Excerpted text:

****

Saturday, May 14, 2011

05/14 (Party) Quickie

Mrs. Quickie-Quickish and I are hosting 10 pre-K kids for my son Gabe's 5th birthday, which is Monday. (More on that milestone on Monday.) So this will be brief:

*Grizzlies taking Thunder to Game 7: At home, OKC should be a favorite. But Memphis already won there once, and strategically, the Thunder have to find a solution for the Grizzlies' deployment of OJ Mayo as a way to open up the middle for Zach Randolph.

*Cripes, what the hell happened to Derek Boogaard? Very sad and shocking news.

*I think that Justin Verlander taking a no-hitter into the 6th inning after pitching a no-hitter the last time out is just about as much as we could ask from him.

*Happy graduation to Troy Polamalu.

Back to party prep. Very slow day in sports, but Quickish has more than a few great recommendations for you, updating all day long (and in the capable hands of editor Michael Katz). Pop by!

-- D.S.

Friday, May 13, 2011

05/13 (Technical Difficulties) Quickie

Blogger was down for a while, so writing late today isn't my fault this time! A few thoughts:

*The Bulls will give the Heat a tougher series than the Celtics. I am certainly rooting for Chicago, but I'm not quite sure I can bring myself to pick them to win the series.

*Thunder-Grizzlies Game 6 tonight: I think Memphis, playing at home, wins and forces an entertaining Game 7. My favorite part is that I think either of these teams can beat Dallas.

*Tiger quitting the Players: If he was near the top and still in pain, he would have kept playing, so let's not sugarcoat what happened yesterday -- he sucked and he was probably in pain, too. But most of all, it was humiliating, and that -- more than anything -- is what Tiger couldn't abide. The injury was a convenient excuse, but he felt good enough to play the tournament to begin with, so he couldn't have felt THAT awful. But let's be clear: He quit.

I love the folks saying "Hmm: He might not set the record for career major titles anymore!" No, he might not win another major again, period. In fact, I'd put the probability greater that he never wins another major than he doesn't break the Nicklaus record. Let's go one better: I think there's a better chance he never wins another major than he ever wins another major. Not willing to take bets on it or anything, but it simply wouldn't surprise me if that's how it played out. ("Ever" is a long time, and so I want to allow for some one-in-a-million freak run he goes on 10 years from now at Augusta.)

*Sharks survive Game 7 vs. Red Wings: The difference between now and 24 hours ago is everything. Folks might nominally remember that the Sharks blew a 3-0 lead, but in the end, they advanced, and history tends to be very forgiving of things like that. (It's only when you complete the collapse that history piles on top.)

****

Recorded information:
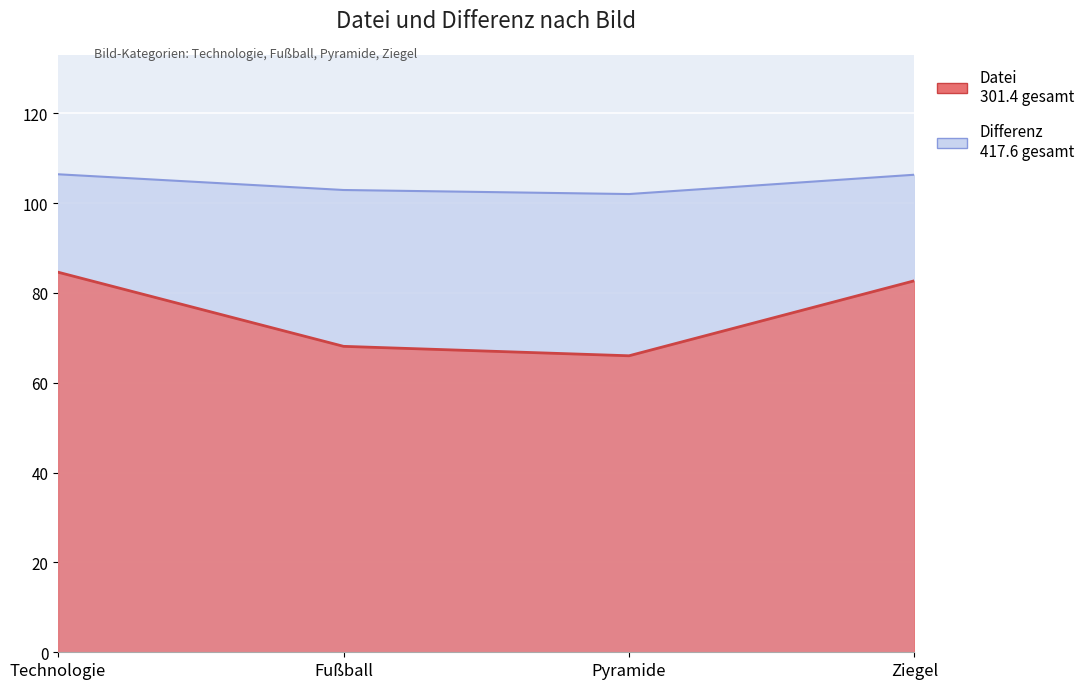

What is the difference between the second highest and minimum values in the Differenz series?

4.3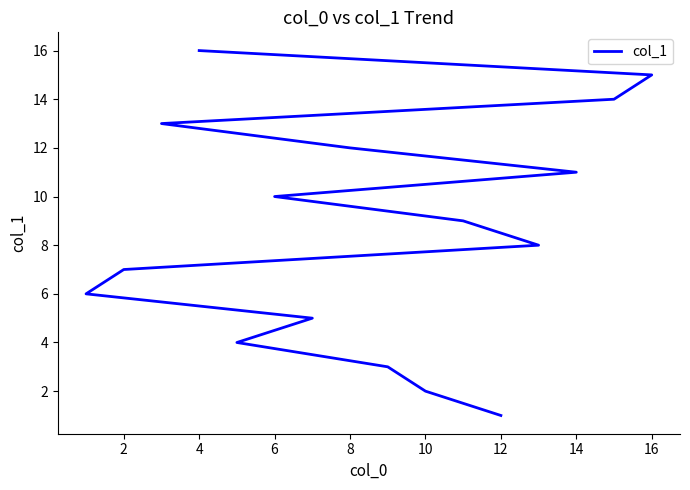

Count the number of categories in the chart.

16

****

Actions to take:
1. Using the sports blog, decide whether each statement agrees with it: (a) Gabe's fifth birthday falls on Monday. (b) The writer picks the Bulls to win their series against the Heat. (c) The Sharks blew a 3-0 lead and were knocked out. Answer yes or no for each, and quote the deciding words.
2. Write the next part of the sports blog, starting right after its final sentence.
The lines above have no connection to the sports blog.

Responses:
1.
(a) Yes: "for my son Gabe's 5th birthday, which is Monday"
(b) No: "I'm not quite sure I can bring myself to pick them to win the series."
(c) No: "Folks might nominally remember that the Sharks blew a 3-0 lead, but in the end, they advanced"

2.
*Harmon Killebrew enters hospice care: I'm sad for him and his family and Twins fans, but I'm glad he and his family have control of their end-of-life decision-making. If you haven't yet, you should read Atul Gawande's piece from the New Yorker from last August that just won a National Magazine Award for "Public Interest" reporting.

*Doc Rivers re-ups with the Celtics for 5 more years (at $5-7M a year). It's great for the Celtics and great for Doc -- although if he had wanted to take off the next two years to watch his son play at Duke, he could have returned to the NBA at the same salary structure. Unsure how good Doc will look when his team can't get out of the 2nd round of the playoffs -- if that -- over the next five years.

*Lakers want Rick Adelman? I think Kobe likes Brian Shaw personally but all Kobe cares about is winning. If Adelman offers a better chance of that, Kobe will be fine with it.

-- D.S.

Wednesday, May 11, 2011

05/11 (Fin De Celtics) Quickie

If things hold to form, the Heat should close out the Celtics tonight. It will represent a huge moment in the NBA -- slightly bigger than Miami's win in Boston on Monday night, which was fairly seismic in and of itself.

It is the end of the Celtics as a legitimate NBA title contender, at least in its "Big Three + Rondo" incarnation. It is the breakthrough -- the immediate breakthrough, mind you -- of the LeBron/Wade Heat. It lays the template for the Eastern Conference -- perhaps the NBA championship -- for this year and the next several, on top of it.

I hold out that the Celtics can grit out a win tonight, then one more in Boston, tightening the choke-hold on the Heat's necks, even if they end up prevailing in Game 7. I don't want it to be this easy for Miami. Not in Year 1. Not yet.

And yet that's how it will likely play out. This Heat team is better than we thought -- particularly if you were in the group that thought it would take at least a year for the team to break through.

A few extra notes:

*I'm a lifetime Bullets/Wizards fan, so I get a moment to say: Hey, those new uniforms are not just "not terrible," but actually really really good. I'm a huge fan. And between uniforms that most fans seem to think are pretty cool and John Wall, it makes it a little less painful that the team won't make the playoffs next year or anytime in the foreseeable future.

*Halladay-Johnson was solid, if not spectacular. It was certainly a fun thing to track on a random early-May night.

*I have no dog in the fight, but I couldn't be rooting harder for the Red Wings to come back from being down 3-0 vs. the Sharks to pull off the 4th 3-0 comeback in NHL history.

*I don't think the Bulls will beat the Hawks in Atlanta in Game 6 -- which makes Game 7 a you-don't-want-to-chance-things toss-up -- but I do think Chicago pulls this out, then exhausted, gets run over by Miami.

*Anyone else in NYC going to this tonight? Should be really fun.

*There are some incredible "longish" recommendations on Quickish throughout this morning and afternoon. Please check it out (and pop by all day for more).

-- D.S.

Tuesday, May 10, 2011

05/10 (Heat + 3OT) Quickie

I am happy (if tired) to report I was able to stay up for all 3 OTs from last night's Thunder-Grizzlies game.

Partly, that's because it's part of the job and partly, it's because there is something awesome about the super-late-night pivotal playoff game going into the wee hours, where the only thing you have to keep you company is the flickering TV (virtually muted to not keep my wife up) and the patter on Twitter.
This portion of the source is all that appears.